Claude Code found a $40 route to cheaper AI reasoning
AutoTTS turns a coding agent into a search tool for cheaper AI reasoning rules.📷 AI-generated image / TECH&SPACE
- ★AutoTTS used Claude Code to independently search for control algorithms for AI reasoning.
- ★The discovered method reportedly uses about 70 percent less compute than standard self-consistency while matching accuracy.
- ★The full search took 160 minutes and cost $40, a notable signal for cheaper automated AI research.
Researchers from UMD, Google, Meta and other institutions did not hand-design another policy for AI reasoning. They let a coding agent search for one. According to The Decoder, the AutoTTS system used Claude Code to independently discover algorithms that decide how much compute a model should spend during inference.
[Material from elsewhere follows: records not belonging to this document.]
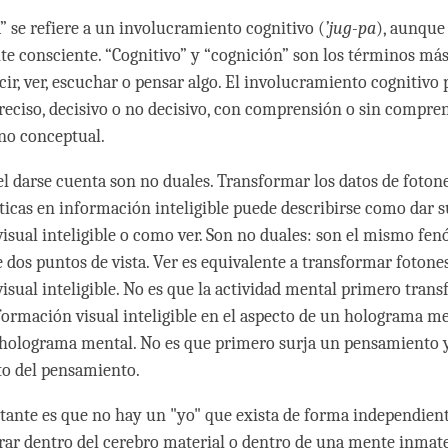
” se refiere a un involucramiento cognitivo (
’jug-pa
), aunque
e consciente. “Cognitivo” y “cognición” son los términos más
cir, ver, escuchar o pensar algo. El involucramiento cognitivo
reciso, decisivo o no decisivo, con comprensión o sin compren
no conceptual.
 el darse cuenta son no duales. Transformar los datos de foton
icas en información inteligible puede describirse como dar 
isual inteligible o como ver. Son no duales: son el mismo fe
e dos puntos de vista. Ver es equivalente a transformar fotone
isual inteligible. No es que la actividad mental primero trans
formación visual inteligible en el aspecto de un holograma men
 holograma mental. No es que primero surja un pensamiento 
to del pensamiento.
ante es que no hay un "yo" que exista de forma independient
ar dentro del cerebro material o dentro de una mente inmate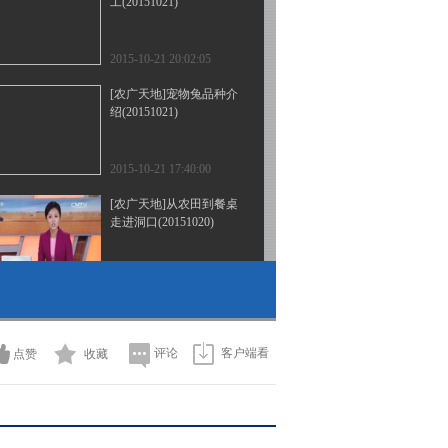
工(20151021)
2015-10-21 20:02:05
[农广天地]宠物兔品种介
绍(20151021)
2015-10-21 17:40:00
[农广天地]从农田到餐桌
走进洞口(20151020)
2015-10-20 20:10:00
[农广天地]亚洲巨龟养殖
(20151020)
评论
客户端看
点赞
收藏
2015-10-20 17:12:08
[农广天地]黄背毛木耳栽
培技术(20151019)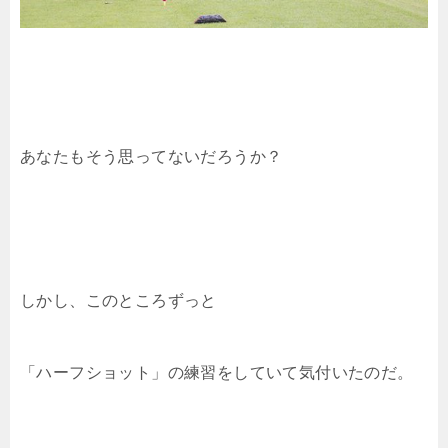
あなたもそう思ってないだろうか？
しかし、このところずっと
「ハーフショット」の練習をしていて気付いたのだ。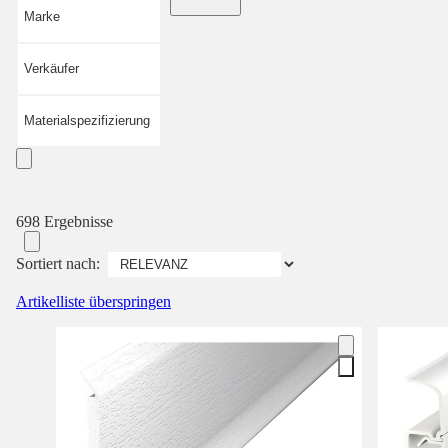
Marke
Verkäufer
Materialspezifizierung
698 Ergebnisse
Sortiert nach:
Artikelliste überspringen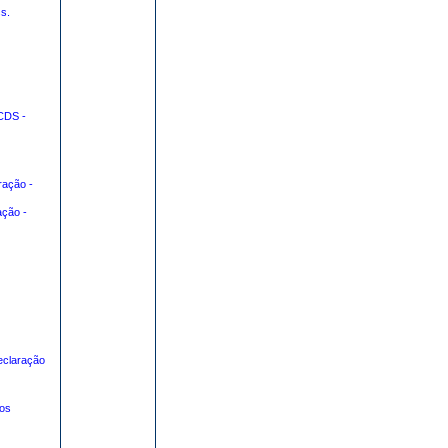
s.
CDS -
ração -
ação -
eclaração
tos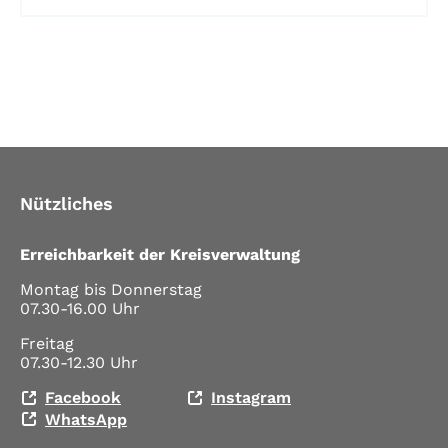
Nützliches
Erreichbarkeit der Kreisverwaltung
Montag bis Donnerstag
07.30-16.00 Uhr
Freitag
07.30-12.30 Uhr
Facebook
Instagram
WhatsApp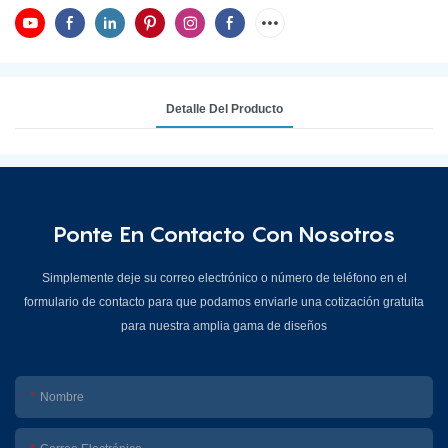
Detalle Del Producto
Ponte En Contacto Con Nosotros
Simplemente deje su correo electrónico o número de teléfono en el
formulario de contacto para que podamos enviarle una cotización gratuita
para nuestra amplia gama de diseños
Nombre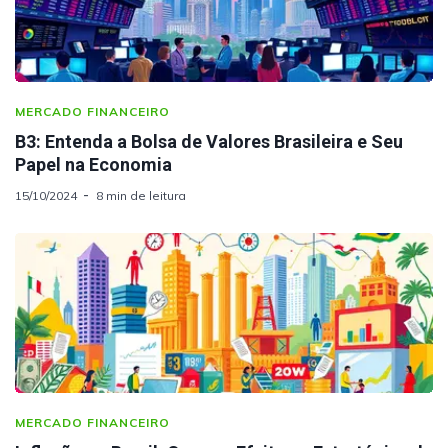
MERCADO FINANCEIRO
B3: Entenda a Bolsa de Valores Brasileira e Seu
Papel na Economia
15/10/2024
8 min de leitura
MERCADO FINANCEIRO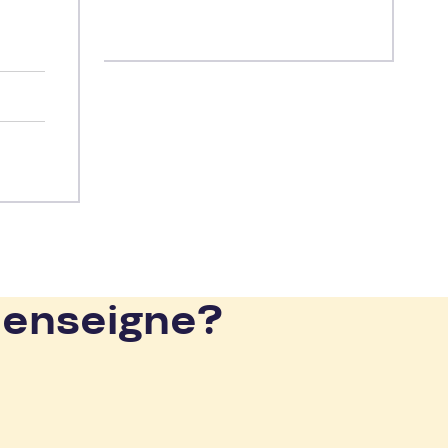
rts
 Pro.
 en
 enseigne?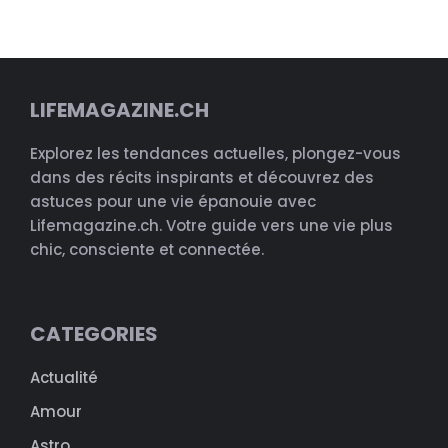
LIFEMAGAZINE.CH
Explorez les tendances actuelles, plongez-vous
dans des récits inspirants et découvrez des
astuces pour une vie épanouie avec
Lifemagazine.ch. Votre guide vers une vie plus
chic, consciente et connectée.
CATEGORIES
Actualité
Amour
Astro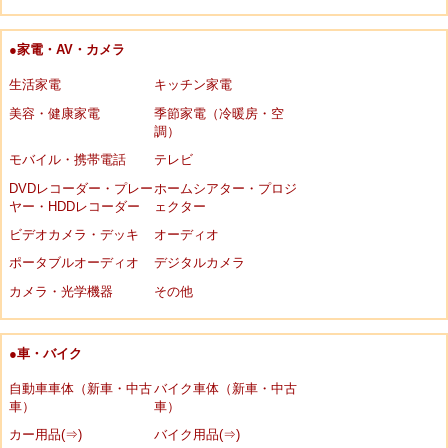
●家電・AV・カメラ
生活家電
キッチン家電
美容・健康家電
季節家電（冷暖房・空
調）
モバイル・携帯電話
テレビ
DVDレコーダー・プレー
ホームシアター・プロジ
ヤー・HDDレコーダー
ェクター
ビデオカメラ・デッキ
オーディオ
ポータブルオーディオ
デジタルカメラ
カメラ・光学機器
その他
●車・バイク
自動車車体（新車・中古
バイク車体（新車・中古
車）
車）
カー用品(⇒)
バイク用品(⇒)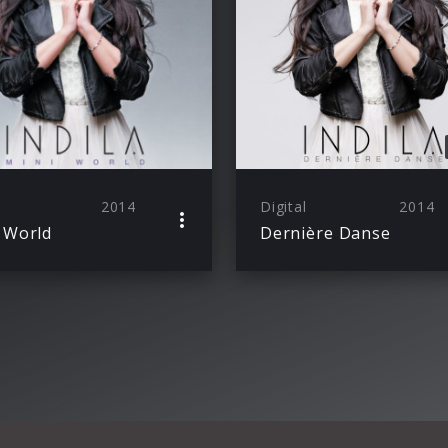
2014
Digital
2014
 World
Dernière Danse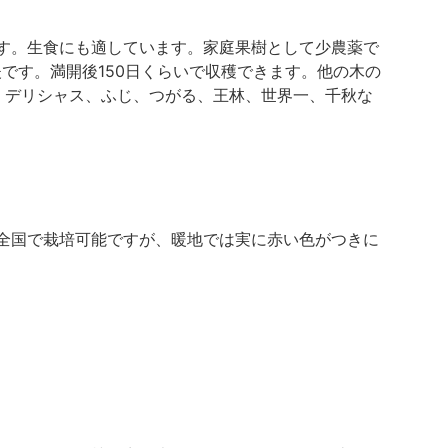
す。生食にも適しています。家庭果樹として少農薬で
夫です。満開後150日くらいで収穫できます。他の木の
、デリシャス、ふじ、つがる、王林、世界一、千秋な
全国で栽培可能ですが、暖地では実に赤い色がつきに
That is a more exact problem than it may first sound. Modern systems increasingly do not ask a model once and stop. They can request multiple attempts, compare reasoning chains, vote across answers or terminate the process when extra samples no longer justify their cost. This layer is usually described as test-time scaling: performance is extracted not only from larger training runs, but from smarter model use at answer time.
Inside that space, AutoTTS found a method that, according to the supplied context, matches the accuracy of standard self-consistency while using about 70 percent less compute. Self-consistency is a known technique in which a model generates multiple reasoning chains and the most consistent answer is selected; the original method is described in Self-Consistency Improves Chain of Thought Reasoning in Language Models. Its weakness is not subtle: more attempts mean more tokens, more latency and a larger infrastructure bill.
AutoTTS turned a coding agent into a research tool for deciding when a model should reason longer, and when it is just wasting compute.
The key shift is controlling the number of attempts, not merely using a larger model.📷 AI-generated image / TECH&SPACE
That is why the most important detail may be the cost of the search, not just the compute reduction. The reported cycle took 160 minutes and cost $40. If that result holds across a broader set of tasks, this is not merely an optimization trick. It is a sketch of a cheap loop in which a coding agent writes, tests and selects algorithms that human researchers may not have proposed intuitively.
The institutional context matters, but it should not be treated as decoration. UMD, Google Research and Meta AI give the work weight, yet the technical message is broader: coding agents can search the design space of optimization policies, not just help implement them. In other words, the agent is not only an assistant accelerating a known procedure. In this case, it participates in choosing the procedure itself.
Precision still matters. The supplied context does not show that AutoTTS discovered a universal law of AI reasoning, or that the same algorithm will work equally well across all models and tasks. What it does show is concrete enough: in the reported experiment, it found a control algorithm that reduced compute compared with standard self-consistency while preserving accuracy. If such loops prove stable, an important part of future AI systems may be this quiet control layer: deciding when extra reasoning is worth paying for, and when it is just expensive repetition.